I don’t want to mention the aliens yet, not to an arrogant whippersnapper with a grey hoodie and a contemptuous stare.
‘Well, everything went down, didn’t it!’ I say. ‘Laptops phones, TV, the lot. Radio silence. No comms at all. Nothing! Nada!
‘We didn’t have no trouble, did we?’ Spurs Shirt says. ‘You’ve just got a duff phone, mister. That’s all.’
‘Could I have a look at your Nokia?’ the polite one with the Valentino trainers says.
He fiddles with it for a moment and hands it back. ‘There, it will be OK now,’ he says. ‘Settings!’
‘But the laptops and computers went down too and when they came back on the internet had changed. Now I can only access certain sites.’
‘I’ll have a look later if you want.’ Valentino Trainers says. ‘I can sort most things out.’
‘OK. Later,’ I say. Polite he may be, but I’m wondering, do I really want to let this lad across the threshold?’
I spot Dorsey Manning coming out of his house and call out to him. I make my way over. He looks nervous.

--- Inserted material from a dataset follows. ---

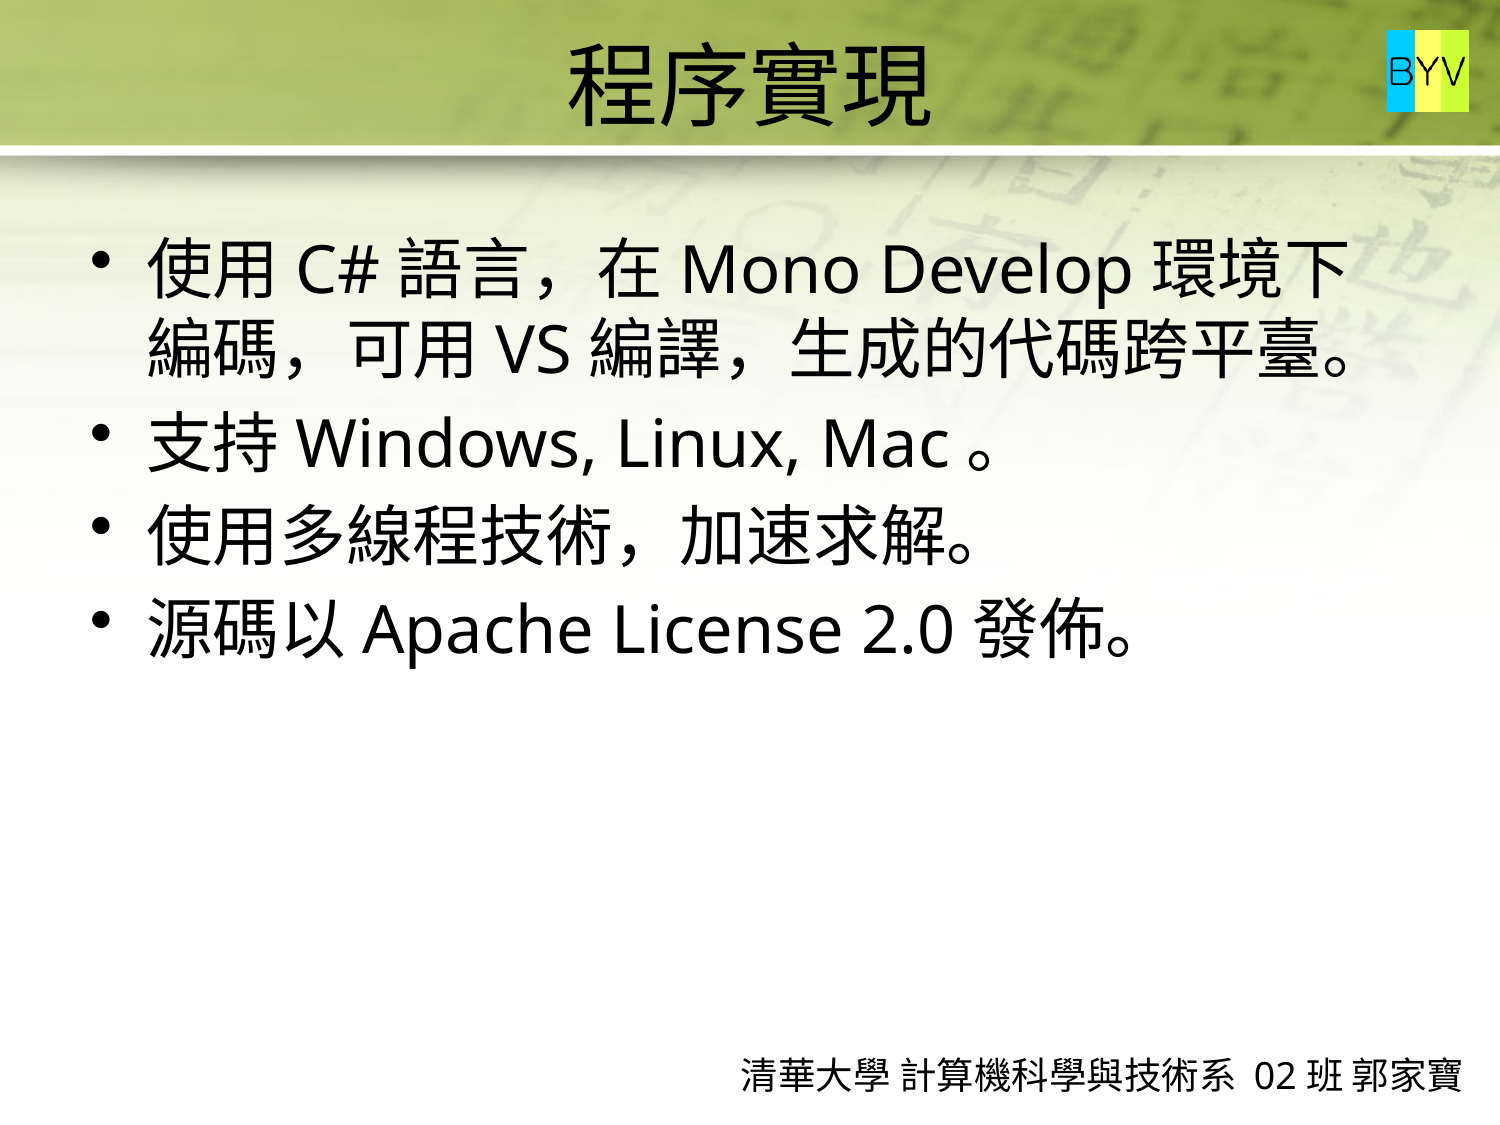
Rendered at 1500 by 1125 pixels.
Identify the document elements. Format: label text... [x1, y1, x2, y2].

‘Look! I know what you are going to say, Max,’ he says before I get a chance to speak. ‘Let me explain. It was Jade’s idea. She said that your digital dependence had become critical, and she had this plan. She was very persuasive. She said it was for your own benefit. We all agreed to go along with her plan and pretend the whole caboodle was down. It wasn’t malicious or anything. We had your well-being at heart.’
‘What about the newsflash in the middle of the night?’ I say. ‘Jade’s idea too?’
‘Yes, that was her idea too. I’m the only one that knows about that, by the way, in case you are worried. The others don’t know. You wouldn’t really want them knowing how taken in you were by it, would you? Well, not the details. Jade knows, of course. Anyway, I got my lad to cook up something suitably dramatic that would flash up on your screens, just before he disabled your network. All he needed to do it was your IP address. Maybe, not even that. All the other kit is digital too these days so he was able to knock that out at the same time. He’s a bit of a whizz, Damien. Well, they’re all tekkies these days, aren’t they? Even those rogues you were talking to back there. What message did Damien put on the newsflash, by the way? Declaration of war or something like that, was it? Nuclear accident? Presidential assassination?’
I tell him.
‘Ah, that’s good,’ he says. ‘I’m glad he kept it light-hearted and upbeat and didn’t cause you too much distress, Max. At his age, it’s easy to think the worst of them. But aliens, that’s not something you can take seriously, is it? Damien’s watching this thing called Lost in Space. They all are. It’s on Netflix. It’s huge. Apparently. Don’t know if it would be my sort of thing. Have you seen it? …… Anyway, look, I won’t keep you. I expect you can’t wait to get yourself sat back down with your devices.’